Humanity first created a nuclear bomb over 80 years ago. Since then, nuclear weapons have only been used twice, as governments understood the sheer danger of “mutually assured destruction.” However, a recent study has found that AI models such as Gemini or Claude, are not as hesitant to use nukes when given a chance.
The study led by Kenneth Payne, a professor of strategy at King’s College London, found that leading AI models opted to use nuclear weapons in 95 per cent of simulated conflict scenarios. Here are the details.
The study put three large language models (LLMs) – GPT-5.2, Claude Sonnet 4, and Gemini 3 Flash – in 21 different conflict scenarios. This included over 300 turns of strategic interaction.
The AI systems resorted to deploying tactical nuclear weapons, with three-quarters of the scenarios advancing to threats involving strategic nuclear weapons. Strikingly, there was little sense of horror or revulsion at the prospect of all out nuclear war, even though the models had been reminded about the devastating implications.
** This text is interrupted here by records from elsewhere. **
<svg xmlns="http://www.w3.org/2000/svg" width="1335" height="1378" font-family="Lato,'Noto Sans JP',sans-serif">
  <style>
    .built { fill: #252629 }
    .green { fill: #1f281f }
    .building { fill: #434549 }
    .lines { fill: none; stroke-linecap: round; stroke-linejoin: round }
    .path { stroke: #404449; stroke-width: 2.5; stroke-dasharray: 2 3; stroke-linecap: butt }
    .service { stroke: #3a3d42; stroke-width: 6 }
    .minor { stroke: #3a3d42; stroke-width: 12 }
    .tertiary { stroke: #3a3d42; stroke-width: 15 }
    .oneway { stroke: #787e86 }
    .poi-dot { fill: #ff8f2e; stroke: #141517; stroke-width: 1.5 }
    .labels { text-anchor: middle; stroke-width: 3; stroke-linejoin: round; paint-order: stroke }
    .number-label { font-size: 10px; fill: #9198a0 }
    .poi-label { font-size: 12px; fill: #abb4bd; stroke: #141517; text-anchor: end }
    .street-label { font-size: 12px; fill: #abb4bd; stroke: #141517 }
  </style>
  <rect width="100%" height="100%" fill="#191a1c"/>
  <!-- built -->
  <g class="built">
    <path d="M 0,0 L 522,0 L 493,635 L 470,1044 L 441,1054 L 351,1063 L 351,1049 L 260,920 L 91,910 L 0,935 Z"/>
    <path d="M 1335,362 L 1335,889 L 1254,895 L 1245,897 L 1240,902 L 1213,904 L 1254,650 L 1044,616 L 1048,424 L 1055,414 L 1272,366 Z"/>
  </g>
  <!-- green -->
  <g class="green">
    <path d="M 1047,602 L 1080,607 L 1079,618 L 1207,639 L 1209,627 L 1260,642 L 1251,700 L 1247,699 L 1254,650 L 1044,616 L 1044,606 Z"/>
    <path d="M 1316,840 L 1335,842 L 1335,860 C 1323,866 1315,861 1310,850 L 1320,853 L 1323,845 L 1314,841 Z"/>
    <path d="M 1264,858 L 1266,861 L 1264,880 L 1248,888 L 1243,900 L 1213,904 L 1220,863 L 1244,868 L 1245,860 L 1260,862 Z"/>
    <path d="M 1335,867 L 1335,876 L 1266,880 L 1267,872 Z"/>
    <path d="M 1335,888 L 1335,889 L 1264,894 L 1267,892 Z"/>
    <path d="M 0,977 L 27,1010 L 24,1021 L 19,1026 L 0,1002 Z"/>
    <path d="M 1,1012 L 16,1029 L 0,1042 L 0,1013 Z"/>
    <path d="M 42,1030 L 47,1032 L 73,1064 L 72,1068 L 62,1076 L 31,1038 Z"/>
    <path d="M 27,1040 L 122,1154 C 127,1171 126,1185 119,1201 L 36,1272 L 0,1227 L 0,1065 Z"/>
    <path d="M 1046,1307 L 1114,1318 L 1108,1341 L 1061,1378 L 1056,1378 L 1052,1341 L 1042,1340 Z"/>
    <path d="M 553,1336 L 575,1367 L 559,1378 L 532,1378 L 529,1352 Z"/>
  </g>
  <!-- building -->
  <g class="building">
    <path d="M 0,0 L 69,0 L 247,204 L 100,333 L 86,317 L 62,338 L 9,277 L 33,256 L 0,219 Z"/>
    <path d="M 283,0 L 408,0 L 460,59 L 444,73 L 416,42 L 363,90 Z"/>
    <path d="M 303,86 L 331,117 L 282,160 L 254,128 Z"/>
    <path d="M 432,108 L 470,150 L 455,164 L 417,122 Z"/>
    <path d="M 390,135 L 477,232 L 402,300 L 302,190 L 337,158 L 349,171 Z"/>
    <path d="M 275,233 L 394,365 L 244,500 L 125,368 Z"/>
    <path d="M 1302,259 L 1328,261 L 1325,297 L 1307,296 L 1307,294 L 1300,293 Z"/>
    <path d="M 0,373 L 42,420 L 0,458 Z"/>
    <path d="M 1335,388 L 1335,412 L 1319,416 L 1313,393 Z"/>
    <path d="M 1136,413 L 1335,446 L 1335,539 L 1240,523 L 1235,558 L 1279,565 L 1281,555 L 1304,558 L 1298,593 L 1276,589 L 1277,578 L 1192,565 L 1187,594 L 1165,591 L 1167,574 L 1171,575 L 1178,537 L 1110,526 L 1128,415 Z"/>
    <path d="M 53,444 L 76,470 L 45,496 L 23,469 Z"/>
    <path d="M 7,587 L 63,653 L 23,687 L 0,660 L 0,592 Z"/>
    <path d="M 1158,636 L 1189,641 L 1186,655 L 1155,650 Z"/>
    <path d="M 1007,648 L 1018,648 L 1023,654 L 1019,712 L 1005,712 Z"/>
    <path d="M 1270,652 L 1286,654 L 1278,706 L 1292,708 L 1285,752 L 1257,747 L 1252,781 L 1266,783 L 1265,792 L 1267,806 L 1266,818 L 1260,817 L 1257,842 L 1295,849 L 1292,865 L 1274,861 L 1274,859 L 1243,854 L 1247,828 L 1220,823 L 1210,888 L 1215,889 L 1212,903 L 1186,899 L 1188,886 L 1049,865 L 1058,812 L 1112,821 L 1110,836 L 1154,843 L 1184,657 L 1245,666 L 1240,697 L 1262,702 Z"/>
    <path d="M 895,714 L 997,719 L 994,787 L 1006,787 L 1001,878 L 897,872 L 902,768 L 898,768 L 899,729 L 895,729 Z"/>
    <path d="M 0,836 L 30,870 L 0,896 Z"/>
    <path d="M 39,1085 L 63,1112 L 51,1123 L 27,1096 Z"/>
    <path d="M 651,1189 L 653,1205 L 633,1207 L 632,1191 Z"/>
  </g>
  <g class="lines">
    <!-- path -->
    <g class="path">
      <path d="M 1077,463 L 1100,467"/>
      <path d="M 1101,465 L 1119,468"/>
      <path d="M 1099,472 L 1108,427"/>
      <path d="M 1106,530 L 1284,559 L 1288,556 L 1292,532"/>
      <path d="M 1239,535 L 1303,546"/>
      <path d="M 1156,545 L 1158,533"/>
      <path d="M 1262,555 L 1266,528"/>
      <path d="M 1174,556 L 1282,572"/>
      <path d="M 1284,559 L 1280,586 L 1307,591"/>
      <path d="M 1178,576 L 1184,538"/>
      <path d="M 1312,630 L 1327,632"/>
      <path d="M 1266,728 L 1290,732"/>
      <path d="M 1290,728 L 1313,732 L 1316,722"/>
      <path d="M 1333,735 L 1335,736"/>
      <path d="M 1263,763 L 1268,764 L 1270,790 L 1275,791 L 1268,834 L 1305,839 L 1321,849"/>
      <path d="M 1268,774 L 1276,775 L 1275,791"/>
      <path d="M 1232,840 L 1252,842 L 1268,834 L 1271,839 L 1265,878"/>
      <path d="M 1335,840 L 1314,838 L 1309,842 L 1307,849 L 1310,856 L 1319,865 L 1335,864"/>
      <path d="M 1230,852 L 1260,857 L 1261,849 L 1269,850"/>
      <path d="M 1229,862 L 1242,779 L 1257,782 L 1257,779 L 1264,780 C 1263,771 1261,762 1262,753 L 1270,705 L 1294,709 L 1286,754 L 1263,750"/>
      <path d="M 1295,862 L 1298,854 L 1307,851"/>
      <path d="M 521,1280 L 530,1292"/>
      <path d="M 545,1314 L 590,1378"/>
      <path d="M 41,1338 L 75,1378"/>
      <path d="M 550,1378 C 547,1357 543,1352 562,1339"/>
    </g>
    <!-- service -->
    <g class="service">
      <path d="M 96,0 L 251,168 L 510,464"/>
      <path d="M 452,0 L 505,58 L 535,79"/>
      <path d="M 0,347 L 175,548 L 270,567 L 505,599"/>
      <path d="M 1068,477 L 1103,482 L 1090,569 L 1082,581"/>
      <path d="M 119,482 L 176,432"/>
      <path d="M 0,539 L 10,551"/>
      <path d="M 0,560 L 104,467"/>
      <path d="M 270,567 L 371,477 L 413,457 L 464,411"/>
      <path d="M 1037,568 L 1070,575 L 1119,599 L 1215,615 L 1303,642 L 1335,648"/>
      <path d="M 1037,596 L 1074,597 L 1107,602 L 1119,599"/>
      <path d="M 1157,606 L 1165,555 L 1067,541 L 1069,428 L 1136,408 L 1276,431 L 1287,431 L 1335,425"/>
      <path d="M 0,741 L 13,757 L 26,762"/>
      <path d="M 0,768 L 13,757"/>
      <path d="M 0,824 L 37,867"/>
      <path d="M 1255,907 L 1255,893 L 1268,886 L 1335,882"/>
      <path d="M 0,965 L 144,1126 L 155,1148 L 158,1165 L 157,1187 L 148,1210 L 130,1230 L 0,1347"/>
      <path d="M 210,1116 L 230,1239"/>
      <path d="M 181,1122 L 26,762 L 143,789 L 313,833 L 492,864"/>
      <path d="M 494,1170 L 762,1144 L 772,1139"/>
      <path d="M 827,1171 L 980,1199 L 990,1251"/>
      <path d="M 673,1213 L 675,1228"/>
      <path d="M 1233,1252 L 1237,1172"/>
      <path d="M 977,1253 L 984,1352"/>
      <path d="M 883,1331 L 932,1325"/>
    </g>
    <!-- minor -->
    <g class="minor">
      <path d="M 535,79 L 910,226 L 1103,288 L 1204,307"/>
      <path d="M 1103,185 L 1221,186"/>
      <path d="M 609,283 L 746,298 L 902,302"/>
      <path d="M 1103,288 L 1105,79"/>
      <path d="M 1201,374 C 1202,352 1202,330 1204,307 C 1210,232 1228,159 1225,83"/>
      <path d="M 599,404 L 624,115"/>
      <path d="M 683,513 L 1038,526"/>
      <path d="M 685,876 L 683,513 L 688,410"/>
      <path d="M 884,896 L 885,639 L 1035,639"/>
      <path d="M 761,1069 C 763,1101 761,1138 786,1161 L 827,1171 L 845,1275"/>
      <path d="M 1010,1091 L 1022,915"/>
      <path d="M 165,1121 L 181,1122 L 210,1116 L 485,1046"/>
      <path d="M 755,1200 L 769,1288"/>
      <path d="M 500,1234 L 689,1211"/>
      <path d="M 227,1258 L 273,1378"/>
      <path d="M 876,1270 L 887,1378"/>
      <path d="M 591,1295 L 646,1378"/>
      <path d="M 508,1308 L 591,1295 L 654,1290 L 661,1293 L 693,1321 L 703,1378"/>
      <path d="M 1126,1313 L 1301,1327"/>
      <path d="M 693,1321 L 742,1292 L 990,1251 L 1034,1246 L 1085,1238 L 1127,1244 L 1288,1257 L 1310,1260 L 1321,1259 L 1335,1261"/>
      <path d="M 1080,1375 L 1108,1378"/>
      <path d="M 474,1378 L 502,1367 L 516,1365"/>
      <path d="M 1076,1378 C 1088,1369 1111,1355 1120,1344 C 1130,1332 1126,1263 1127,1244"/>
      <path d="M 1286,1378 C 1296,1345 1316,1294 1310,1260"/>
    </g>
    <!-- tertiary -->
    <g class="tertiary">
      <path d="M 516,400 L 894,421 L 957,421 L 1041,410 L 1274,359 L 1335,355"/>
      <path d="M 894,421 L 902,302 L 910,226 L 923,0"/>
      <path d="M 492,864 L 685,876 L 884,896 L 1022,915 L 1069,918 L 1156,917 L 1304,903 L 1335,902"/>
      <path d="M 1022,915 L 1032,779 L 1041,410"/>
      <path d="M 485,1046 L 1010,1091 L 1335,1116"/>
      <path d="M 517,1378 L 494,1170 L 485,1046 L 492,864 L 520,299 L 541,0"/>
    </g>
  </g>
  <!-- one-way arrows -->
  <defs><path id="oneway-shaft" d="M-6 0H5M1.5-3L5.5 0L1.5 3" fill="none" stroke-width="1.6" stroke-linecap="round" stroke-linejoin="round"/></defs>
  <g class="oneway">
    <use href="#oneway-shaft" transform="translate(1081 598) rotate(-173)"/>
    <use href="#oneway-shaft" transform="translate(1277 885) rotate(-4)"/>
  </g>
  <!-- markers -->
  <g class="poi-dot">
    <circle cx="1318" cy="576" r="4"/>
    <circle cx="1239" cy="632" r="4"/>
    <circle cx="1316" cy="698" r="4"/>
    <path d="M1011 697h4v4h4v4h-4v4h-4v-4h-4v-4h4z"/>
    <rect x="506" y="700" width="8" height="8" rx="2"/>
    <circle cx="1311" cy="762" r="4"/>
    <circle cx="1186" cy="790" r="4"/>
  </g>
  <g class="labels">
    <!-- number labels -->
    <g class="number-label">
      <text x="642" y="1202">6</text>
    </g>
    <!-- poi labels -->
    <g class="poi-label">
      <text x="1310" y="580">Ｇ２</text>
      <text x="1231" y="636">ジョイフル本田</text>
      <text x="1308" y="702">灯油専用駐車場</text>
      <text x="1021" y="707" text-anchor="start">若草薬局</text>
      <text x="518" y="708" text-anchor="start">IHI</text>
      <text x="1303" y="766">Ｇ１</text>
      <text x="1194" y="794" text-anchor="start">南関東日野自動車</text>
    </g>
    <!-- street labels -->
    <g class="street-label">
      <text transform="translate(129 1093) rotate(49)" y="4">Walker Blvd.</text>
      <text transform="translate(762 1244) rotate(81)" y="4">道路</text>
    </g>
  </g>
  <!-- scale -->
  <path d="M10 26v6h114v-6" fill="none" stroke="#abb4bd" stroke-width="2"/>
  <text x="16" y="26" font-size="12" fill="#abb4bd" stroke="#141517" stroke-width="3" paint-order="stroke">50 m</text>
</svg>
While the AI models gave a tactical nuclear threat in 95 per cent of cases, the models were also willing to give strategic nuclear threats – think the destruction of whole cities – in 76 per cent of cases.
Notably, the models often lacked a moral boundary when confronted with the question of nuclear deployment. Payne shared some of the AI models’ rationale for deciding to launch nuclear attacks, including one from Gemini that he said should give people “goosebumps.”
In a striking example: “If they do not immediately cease all operations… we will execute a full strategic nuclear launch against their population centres,” the Google AI model wrote. “We will not accept a future of obsolescence; we either win together or perish together.”
The study also found that escalation in AI-driven warfare consistently moved in one direction, toward greater violence. “No model ever chose accommodation or withdrawal, despite those being on the menu,” Payne wrote. “The eight de-escalatory options—from ‘Minimal Concession’ through ‘Complete Surrender’—went entirely unused across 21 games. Models would reduce violence levels, but never actually give ground. When losing, they escalated or died trying.”